What you return must match the records word for word.

Stored items
..........
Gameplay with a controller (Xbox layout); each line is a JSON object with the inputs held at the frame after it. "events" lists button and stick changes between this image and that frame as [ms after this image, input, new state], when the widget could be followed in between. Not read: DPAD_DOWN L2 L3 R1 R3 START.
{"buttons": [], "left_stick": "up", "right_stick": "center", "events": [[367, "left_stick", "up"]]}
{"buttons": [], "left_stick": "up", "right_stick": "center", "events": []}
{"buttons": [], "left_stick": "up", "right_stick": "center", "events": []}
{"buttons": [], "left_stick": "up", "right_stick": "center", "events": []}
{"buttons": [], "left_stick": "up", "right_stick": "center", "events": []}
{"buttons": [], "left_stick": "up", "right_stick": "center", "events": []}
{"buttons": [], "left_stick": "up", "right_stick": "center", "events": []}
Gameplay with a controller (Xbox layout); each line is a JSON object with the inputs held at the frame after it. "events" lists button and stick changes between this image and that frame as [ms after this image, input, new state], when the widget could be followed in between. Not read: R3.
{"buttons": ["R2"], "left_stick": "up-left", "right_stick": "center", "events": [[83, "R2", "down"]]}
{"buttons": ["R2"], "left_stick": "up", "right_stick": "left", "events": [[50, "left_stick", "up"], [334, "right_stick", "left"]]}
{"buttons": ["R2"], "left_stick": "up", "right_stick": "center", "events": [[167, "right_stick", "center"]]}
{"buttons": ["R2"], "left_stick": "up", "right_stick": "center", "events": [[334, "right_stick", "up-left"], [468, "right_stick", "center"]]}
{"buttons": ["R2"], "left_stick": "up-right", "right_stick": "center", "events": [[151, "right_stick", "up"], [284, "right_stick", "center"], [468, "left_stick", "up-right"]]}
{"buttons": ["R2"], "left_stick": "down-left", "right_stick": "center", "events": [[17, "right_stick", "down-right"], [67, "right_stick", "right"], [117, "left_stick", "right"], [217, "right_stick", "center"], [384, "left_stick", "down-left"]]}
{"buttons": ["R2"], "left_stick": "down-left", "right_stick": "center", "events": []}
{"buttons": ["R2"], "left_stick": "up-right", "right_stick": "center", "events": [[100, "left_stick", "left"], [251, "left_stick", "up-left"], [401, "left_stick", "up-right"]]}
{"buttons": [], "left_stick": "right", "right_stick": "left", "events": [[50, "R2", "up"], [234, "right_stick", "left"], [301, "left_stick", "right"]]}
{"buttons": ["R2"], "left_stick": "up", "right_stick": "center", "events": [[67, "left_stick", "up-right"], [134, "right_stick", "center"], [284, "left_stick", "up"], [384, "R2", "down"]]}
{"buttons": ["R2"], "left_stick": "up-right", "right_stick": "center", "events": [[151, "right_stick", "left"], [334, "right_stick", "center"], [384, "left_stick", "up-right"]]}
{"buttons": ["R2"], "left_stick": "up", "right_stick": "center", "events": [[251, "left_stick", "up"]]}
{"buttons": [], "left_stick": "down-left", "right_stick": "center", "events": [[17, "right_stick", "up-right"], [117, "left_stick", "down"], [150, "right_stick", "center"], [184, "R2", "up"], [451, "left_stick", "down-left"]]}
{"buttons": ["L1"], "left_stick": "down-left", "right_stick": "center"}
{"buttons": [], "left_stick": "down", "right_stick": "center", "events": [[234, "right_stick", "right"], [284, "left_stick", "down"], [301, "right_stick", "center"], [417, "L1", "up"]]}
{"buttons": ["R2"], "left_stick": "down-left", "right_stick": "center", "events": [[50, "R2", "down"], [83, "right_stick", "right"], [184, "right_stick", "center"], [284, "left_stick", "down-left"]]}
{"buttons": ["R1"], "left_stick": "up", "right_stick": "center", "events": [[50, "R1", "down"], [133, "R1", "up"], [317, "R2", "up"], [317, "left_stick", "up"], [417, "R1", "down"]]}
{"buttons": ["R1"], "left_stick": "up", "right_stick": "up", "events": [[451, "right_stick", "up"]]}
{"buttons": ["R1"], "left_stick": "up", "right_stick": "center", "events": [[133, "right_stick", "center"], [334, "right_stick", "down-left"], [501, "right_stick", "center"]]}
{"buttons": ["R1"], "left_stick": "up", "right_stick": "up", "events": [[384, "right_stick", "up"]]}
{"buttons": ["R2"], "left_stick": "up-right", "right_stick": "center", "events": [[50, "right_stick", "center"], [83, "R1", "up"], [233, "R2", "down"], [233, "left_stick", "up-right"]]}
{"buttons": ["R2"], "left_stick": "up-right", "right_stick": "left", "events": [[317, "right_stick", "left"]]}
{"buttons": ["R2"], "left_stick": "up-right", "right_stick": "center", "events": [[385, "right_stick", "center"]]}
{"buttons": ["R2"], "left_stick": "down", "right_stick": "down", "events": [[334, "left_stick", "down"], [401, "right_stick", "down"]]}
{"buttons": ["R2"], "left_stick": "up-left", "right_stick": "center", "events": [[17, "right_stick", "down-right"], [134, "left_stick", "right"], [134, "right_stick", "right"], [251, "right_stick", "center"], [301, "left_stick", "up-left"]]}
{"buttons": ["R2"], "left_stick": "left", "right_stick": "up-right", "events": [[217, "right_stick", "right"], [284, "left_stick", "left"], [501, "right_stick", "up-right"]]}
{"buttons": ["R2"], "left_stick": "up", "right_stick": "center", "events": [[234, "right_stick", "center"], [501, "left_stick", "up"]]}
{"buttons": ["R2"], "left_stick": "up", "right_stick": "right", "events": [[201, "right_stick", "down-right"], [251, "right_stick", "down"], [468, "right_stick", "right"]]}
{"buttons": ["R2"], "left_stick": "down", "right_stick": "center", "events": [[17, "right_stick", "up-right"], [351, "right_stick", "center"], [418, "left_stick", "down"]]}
..........
▸ **WRITTEN SOLUTION**
Gameplay with a controller (Xbox layout); each line is a JSON object with the inputs held at the frame after it. "events" lists button and stick changes between this image and that frame as [ms after this image, input, new state], when the widget could be followed in between. Not read: DPAD_DOWN L2 L3 R1 R3 START.
{"buttons": [], "left_stick": "up", "right_stick": "center", "events": [[367, "left_stick", "up"]]}
{"buttons": [], "left_stick": "up", "right_stick": "center", "events": []}
{"buttons": [], "left_stick": "up", "right_stick": "center", "events": []}
{"buttons": [], "left_stick": "up", "right_stick": "center", "events": []}
{"buttons": [], "left_stick": "up", "right_stick": "center", "events": []}
{"buttons": [], "left_stick": "up", "right_stick": "center", "events": []}
{"buttons": [], "left_stick": "up", "right_stick": "center", "events": []}
Gameplay with a controller (Xbox layout); each line is a JSON object with the inputs held at the frame after it. "events" lists button and stick changes between this image and that frame as [ms after this image, input, new state], when the widget could be followed in between. Not read: R3.
{"buttons": ["R2"], "left_stick": "up-left", "right_stick": "center", "events": [[83, "R2", "down"]]}
{"buttons": ["R2"], "left_stick": "up", "right_stick": "left", "events": [[50, "left_stick", "up"], [334, "right_stick", "left"]]}
{"buttons": ["R2"], "left_stick": "up", "right_stick": "center", "events": [[167, "right_stick", "center"]]}
{"buttons": ["R2"], "left_stick": "up", "right_stick": "center", "events": [[334, "right_stick", "up-left"], [468, "right_stick", "center"]]}
{"buttons": ["R2"], "left_stick": "up-right", "right_stick": "center", "events": [[151, "right_stick", "up"], [284, "right_stick", "center"], [468, "left_stick", "up-right"]]}
{"buttons": ["R2"], "left_stick": "down-left", "right_stick": "center", "events": [[17, "right_stick", "down-right"], [67, "right_stick", "right"], [117, "left_stick", "right"], [217, "right_stick", "center"], [384, "left_stick", "down-left"]]}
{"buttons": ["R2"], "left_stick": "down-left", "right_stick": "center", "events": []}
{"buttons": ["R2"], "left_stick": "up-right", "right_stick": "center", "events": [[100, "left_stick", "left"], [251, "left_stick", "up-left"], [401, "left_stick", "up-right"]]}
{"buttons": [], "left_stick": "right", "right_stick": "left", "events": [[50, "R2", "up"], [234, "right_stick", "left"], [301, "left_stick", "right"]]}
{"buttons": ["R2"], "left_stick": "up", "right_stick": "center", "events": [[67, "left_stick", "up-right"], [134, "right_stick", "center"], [284, "left_stick", "up"], [384, "R2", "down"]]}
{"buttons": ["R2"], "left_stick": "up-right", "right_stick": "center", "events": [[151, "right_stick", "left"], [334, "right_stick", "center"], [384, "left_stick", "up-right"]]}
{"buttons": ["R2"], "left_stick": "up", "right_stick": "center", "events": [[251, "left_stick", "up"]]}
{"buttons": [], "left_stick": "down-left", "right_stick": "center", "events": [[17, "right_stick", "up-right"], [117, "left_stick", "down"], [150, "right_stick", "center"], [184, "R2", "up"], [451, "left_stick", "down-left"]]}
{"buttons": ["L1"], "left_stick": "down-left", "right_stick": "center"}
{"buttons": [], "left_stick": "down", "right_stick": "center", "events": [[234, "right_stick", "right"], [284, "left_stick", "down"], [301, "right_stick", "center"], [417, "L1", "up"]]}
{"buttons": ["R2"], "left_stick": "down-left", "right_stick": "center", "events": [[50, "R2", "down"], [83, "right_stick", "right"], [184, "right_stick", "center"], [284, "left_stick", "down-left"]]}
{"buttons": ["R1"], "left_stick": "up", "right_stick": "center", "events": [[50, "R1", "down"], [133, "R1", "up"], [317, "R2", "up"], [317, "left_stick", "up"], [417, "R1", "down"]]}
{"buttons": ["R1"], "left_stick": "up", "right_stick": "up", "events": [[451, "right_stick", "up"]]}
{"buttons": ["R1"], "left_stick": "up", "right_stick": "center", "events": [[133, "right_stick", "center"], [334, "right_stick", "down-left"], [501, "right_stick", "center"]]}
{"buttons": ["R1"], "left_stick": "up", "right_stick": "up", "events": [[384, "right_stick", "up"]]}
{"buttons": ["R2"], "left_stick": "up-right", "right_stick": "center", "events": [[50, "right_stick", "center"], [83, "R1", "up"], [233, "R2", "down"], [233, "left_stick", "up-right"]]}
{"buttons": ["R2"], "left_stick": "up-right", "right_stick": "left", "events": [[317, "right_stick", "left"]]}
{"buttons": ["R2"], "left_stick": "up-right", "right_stick": "center", "events": [[385, "right_stick", "center"]]}
{"buttons": ["R2"], "left_stick": "down", "right_stick": "down", "events": [[334, "left_stick", "down"], [401, "right_stick", "down"]]}
{"buttons": ["R2"], "left_stick": "up-left", "right_stick": "center", "events": [[17, "right_stick", "down-right"], [134, "left_stick", "right"], [134, "right_stick", "right"], [251, "right_stick", "center"], [301, "left_stick", "up-left"]]}
{"buttons": ["R2"], "left_stick": "left", "right_stick": "up-right", "events": [[217, "right_stick", "right"], [284, "left_stick", "left"], [501, "right_stick", "up-right"]]}
{"buttons": ["R2"], "left_stick": "up", "right_stick": "center", "events": [[234, "right_stick", "center"], [501, "left_stick", "up"]]}
{"buttons": ["R2"], "left_stick": "up", "right_stick": "right", "events": [[201, "right_stick", "down-right"], [251, "right_stick", "down"], [468, "right_stick", "right"]]}
{"buttons": ["R2"], "left_stick": "down", "right_stick": "center", "events": [[17, "right_stick", "up-right"], [351, "right_stick", "center"], [418, "left_stick", "down"]]}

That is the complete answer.